WORK TASK>
Find the line with "pyautogui.tripleClick(507, 238)" in the data below. Repeat it and every line after it exactly, but not the pictures.

(PROVIDED RECORDS Opens)

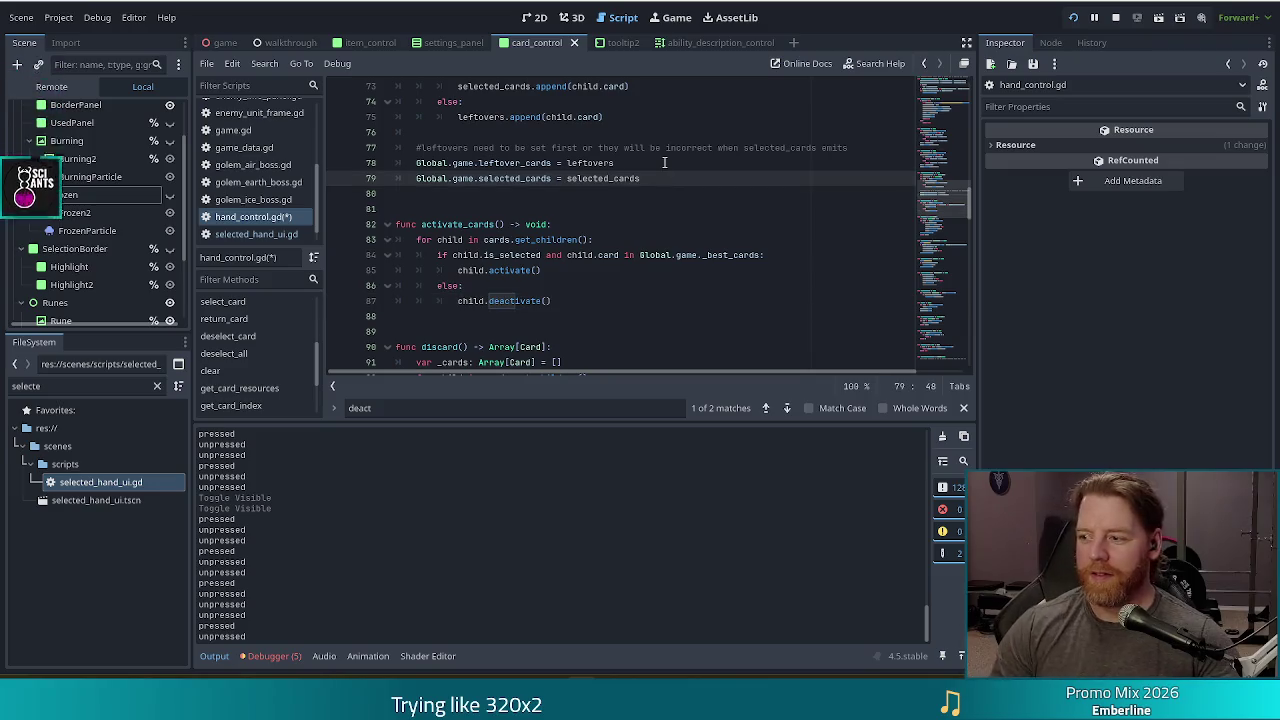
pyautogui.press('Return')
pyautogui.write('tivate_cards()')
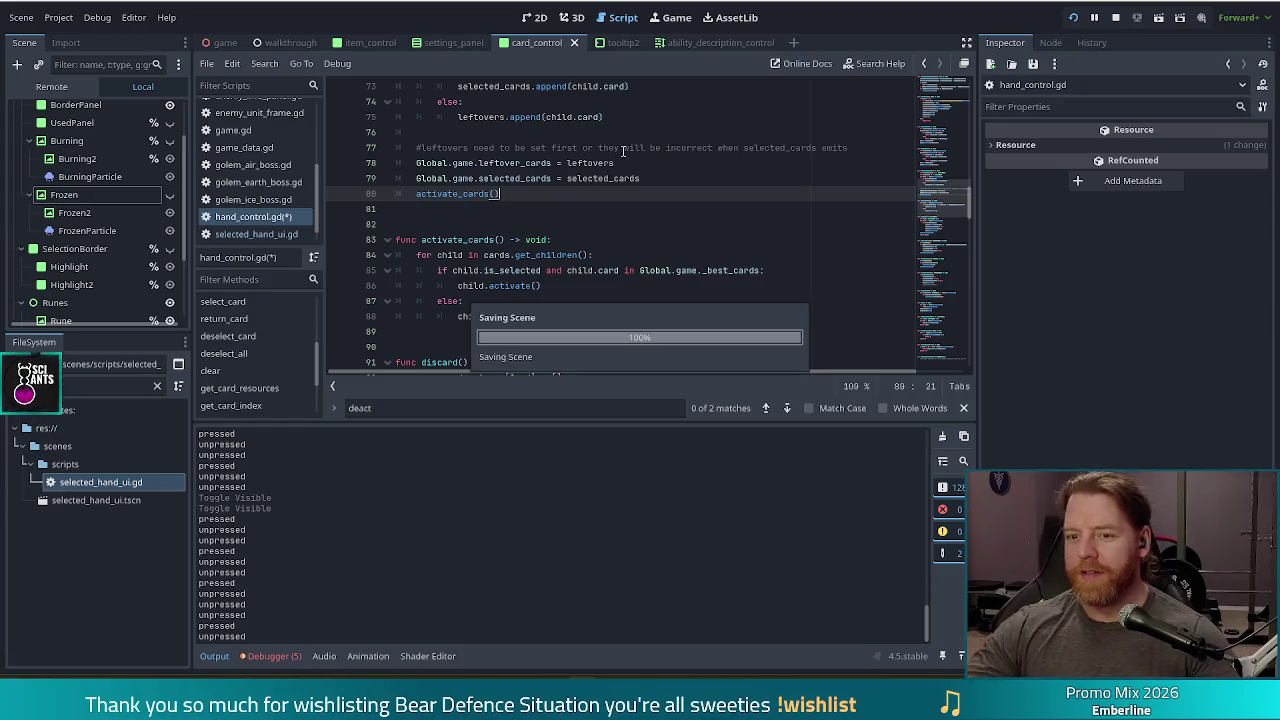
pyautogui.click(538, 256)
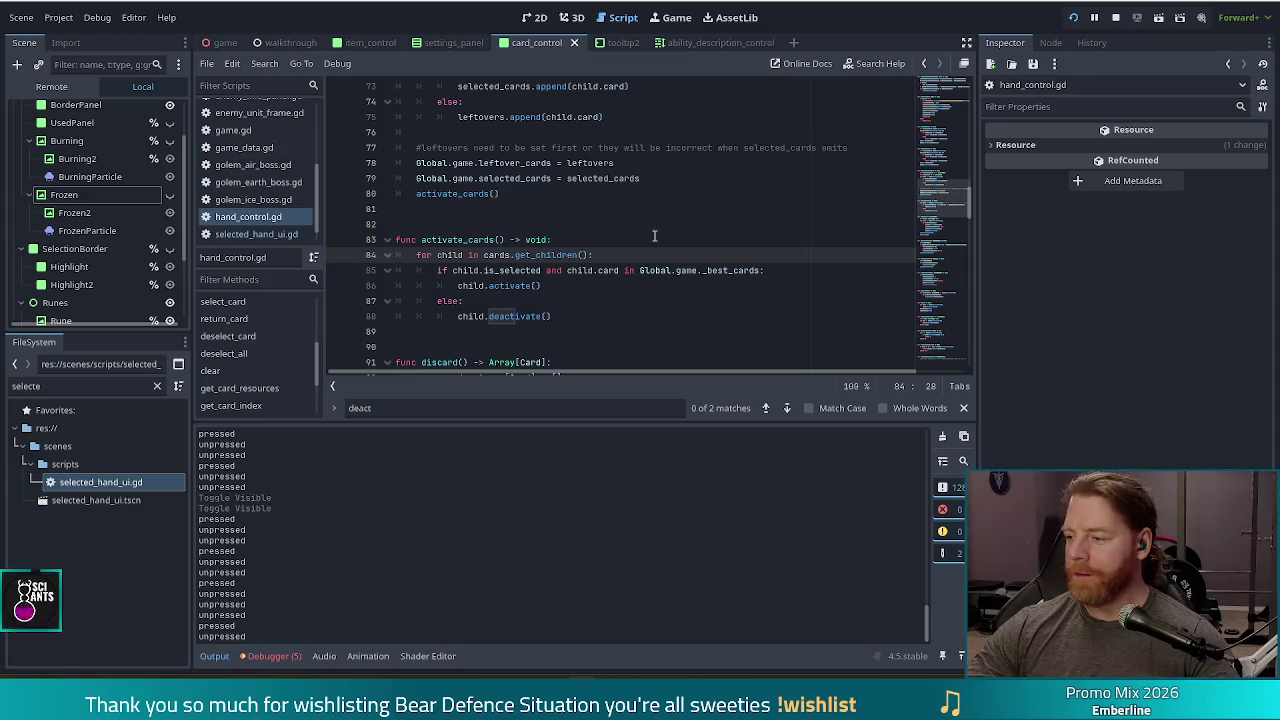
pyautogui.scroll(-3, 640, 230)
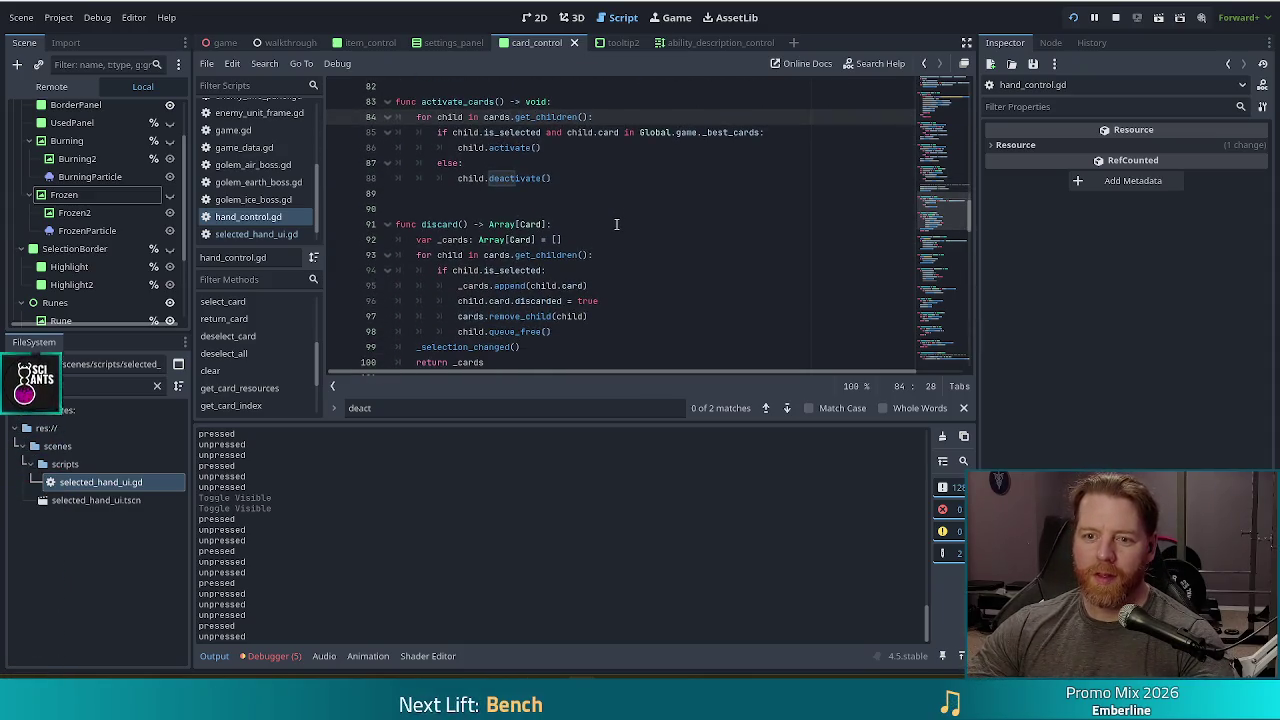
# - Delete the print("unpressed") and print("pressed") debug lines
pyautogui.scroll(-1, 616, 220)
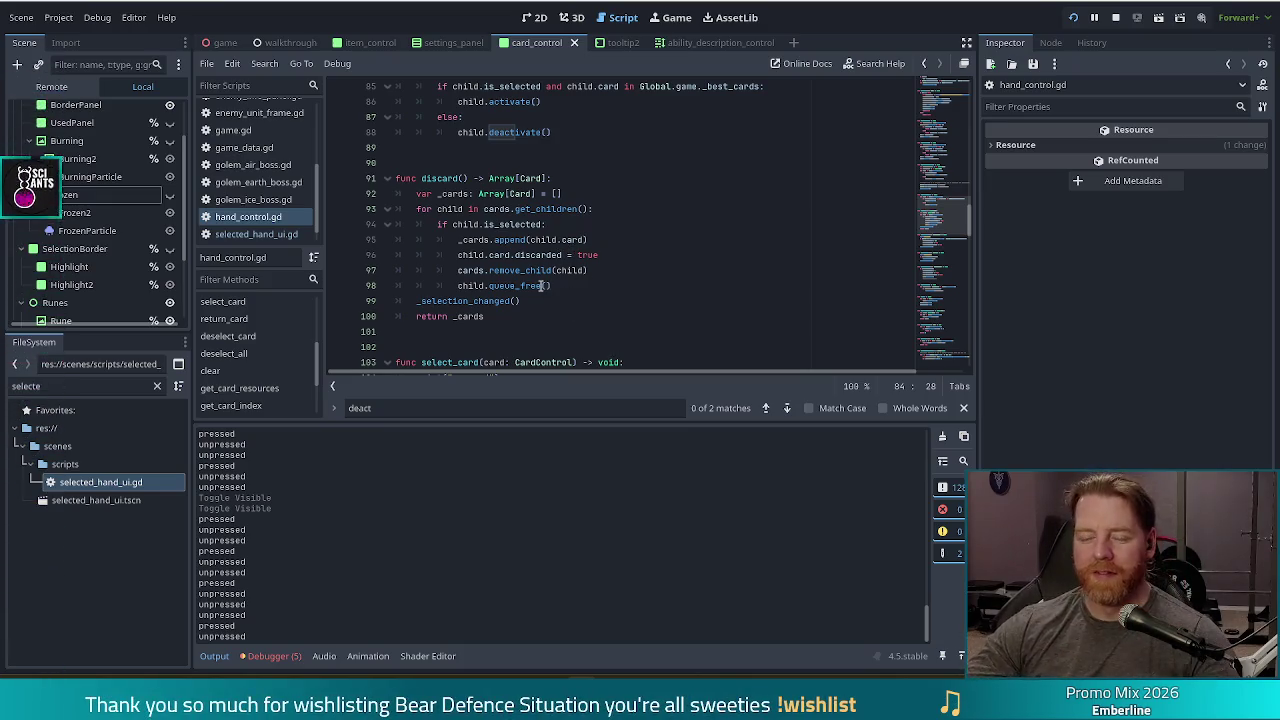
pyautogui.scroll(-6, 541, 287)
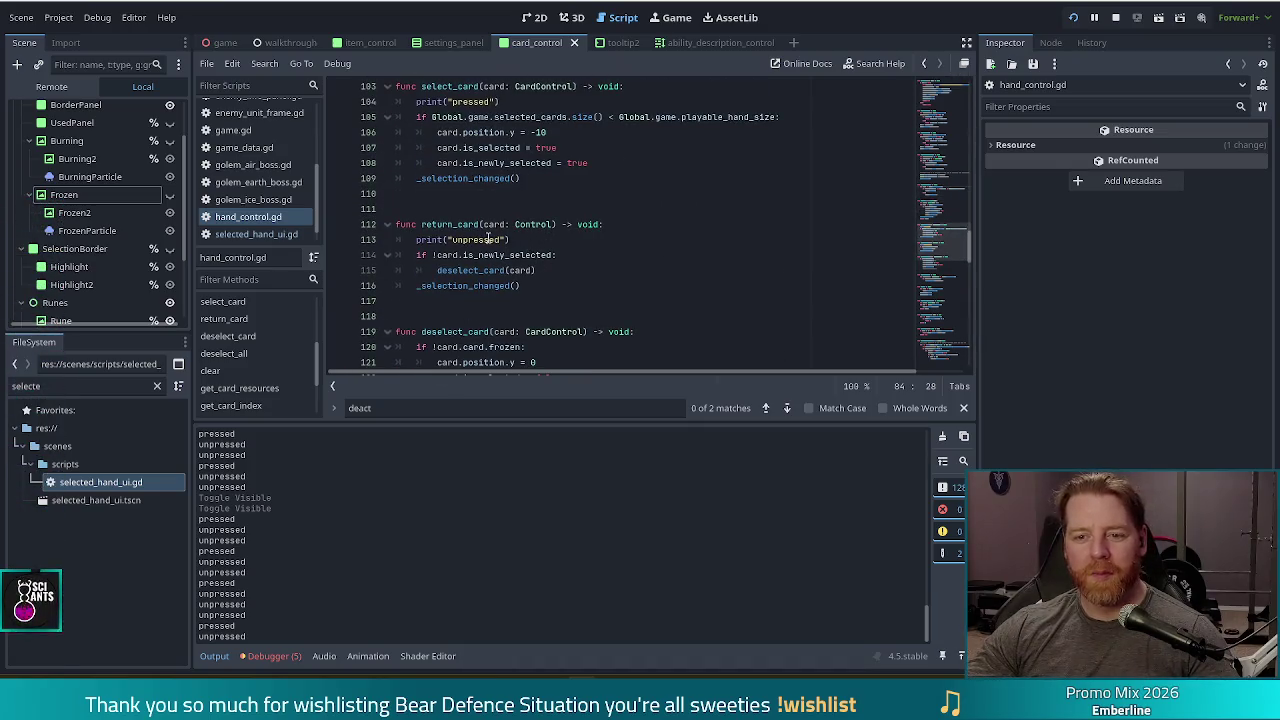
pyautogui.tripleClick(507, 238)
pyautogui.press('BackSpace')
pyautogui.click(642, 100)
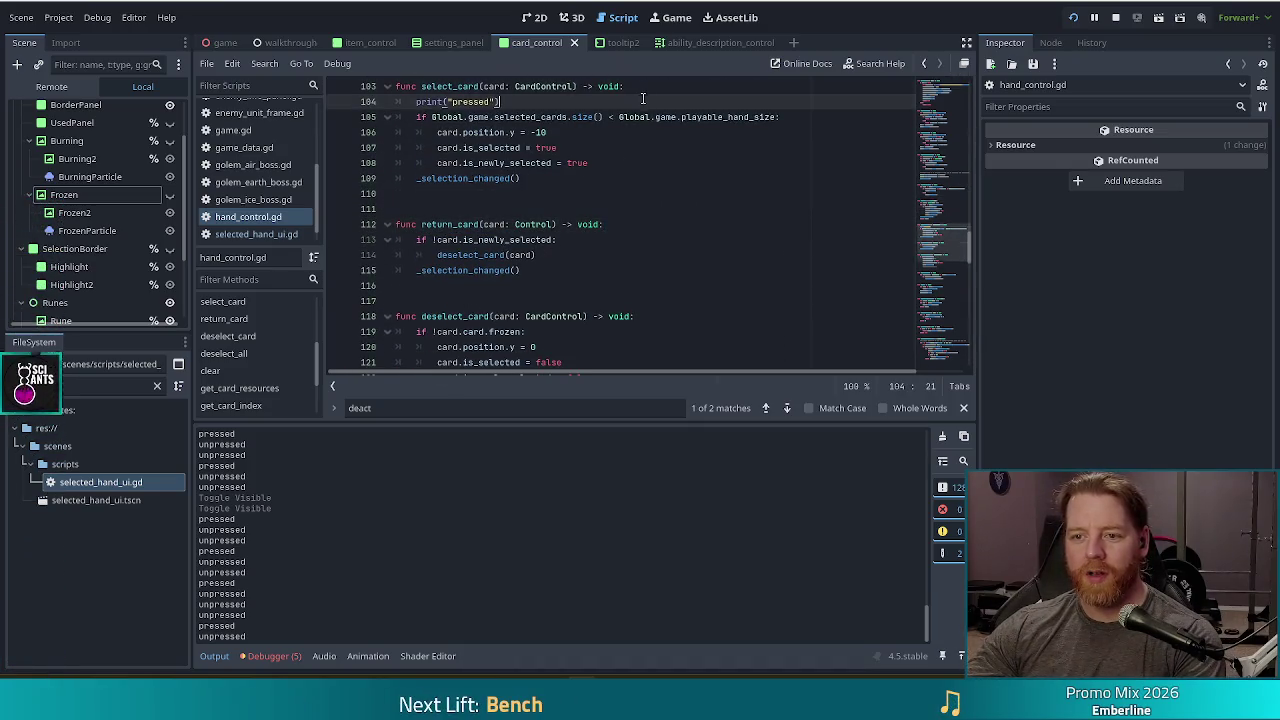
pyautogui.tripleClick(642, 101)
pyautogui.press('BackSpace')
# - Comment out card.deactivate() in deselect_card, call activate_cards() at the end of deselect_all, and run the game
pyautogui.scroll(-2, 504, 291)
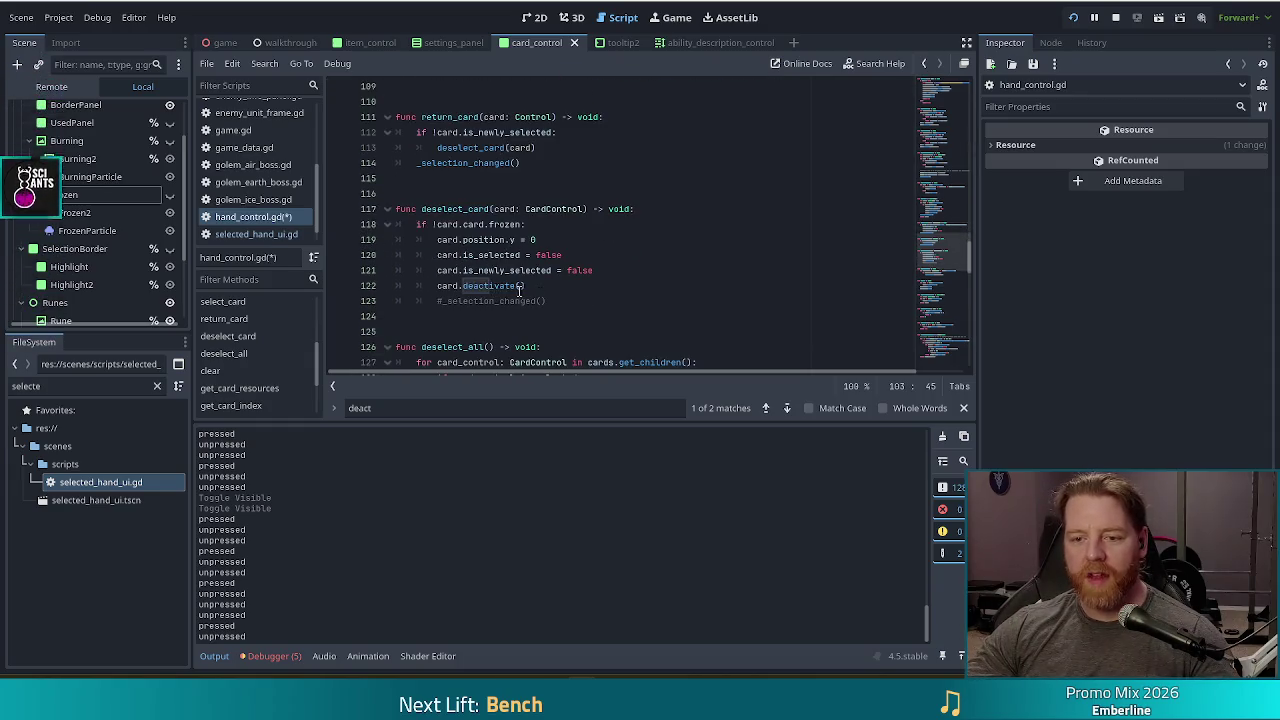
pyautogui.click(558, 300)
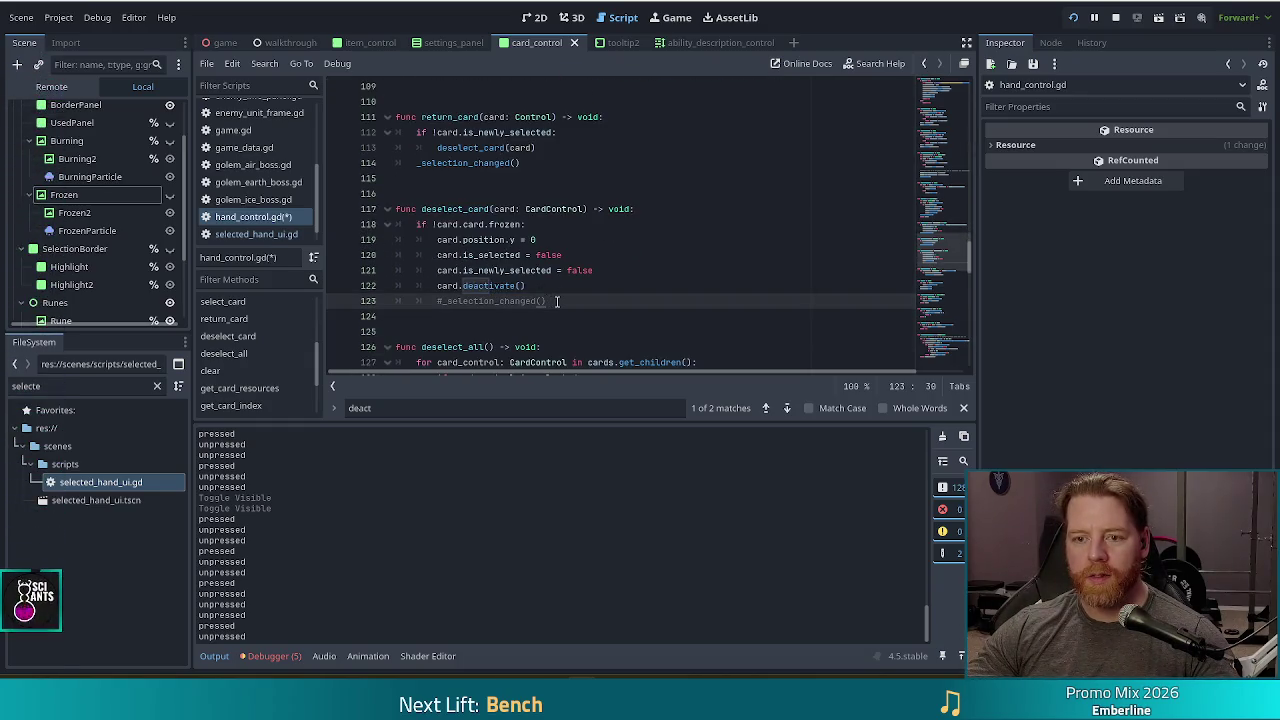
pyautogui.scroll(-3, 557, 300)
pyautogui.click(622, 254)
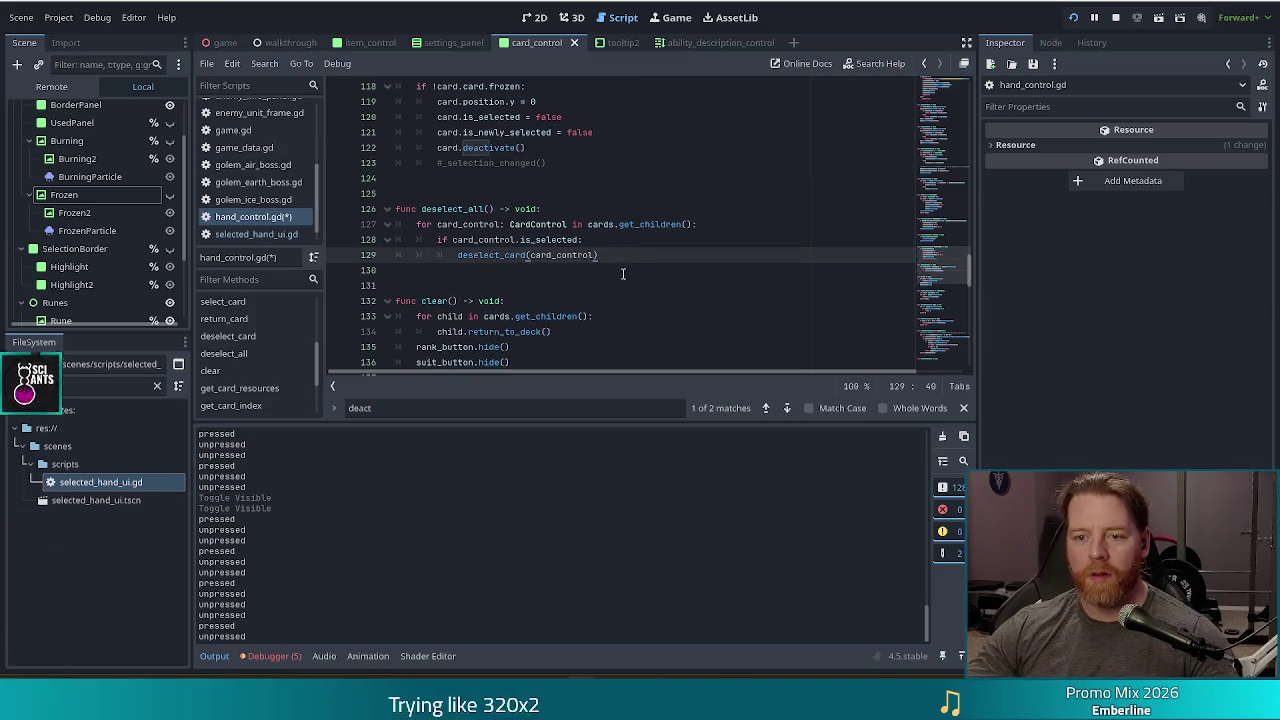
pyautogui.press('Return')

(PROVIDED RECORDS Closes)

RESPONSE TO THIS TASK>
pyautogui.tripleClick(507, 238)
pyautogui.press('BackSpace')
pyautogui.click(642, 100)
pyautogui.tripleClick(642, 101)
pyautogui.press('BackSpace')
# - Comment out card.deactivate() in deselect_card, call activate_cards() at the end of deselect_all, and run the game
pyautogui.scroll(-2, 504, 291)
pyautogui.click(558, 300)
pyautogui.scroll(-3, 557, 300)
pyautogui.click(622, 254)
pyautogui.press('Return')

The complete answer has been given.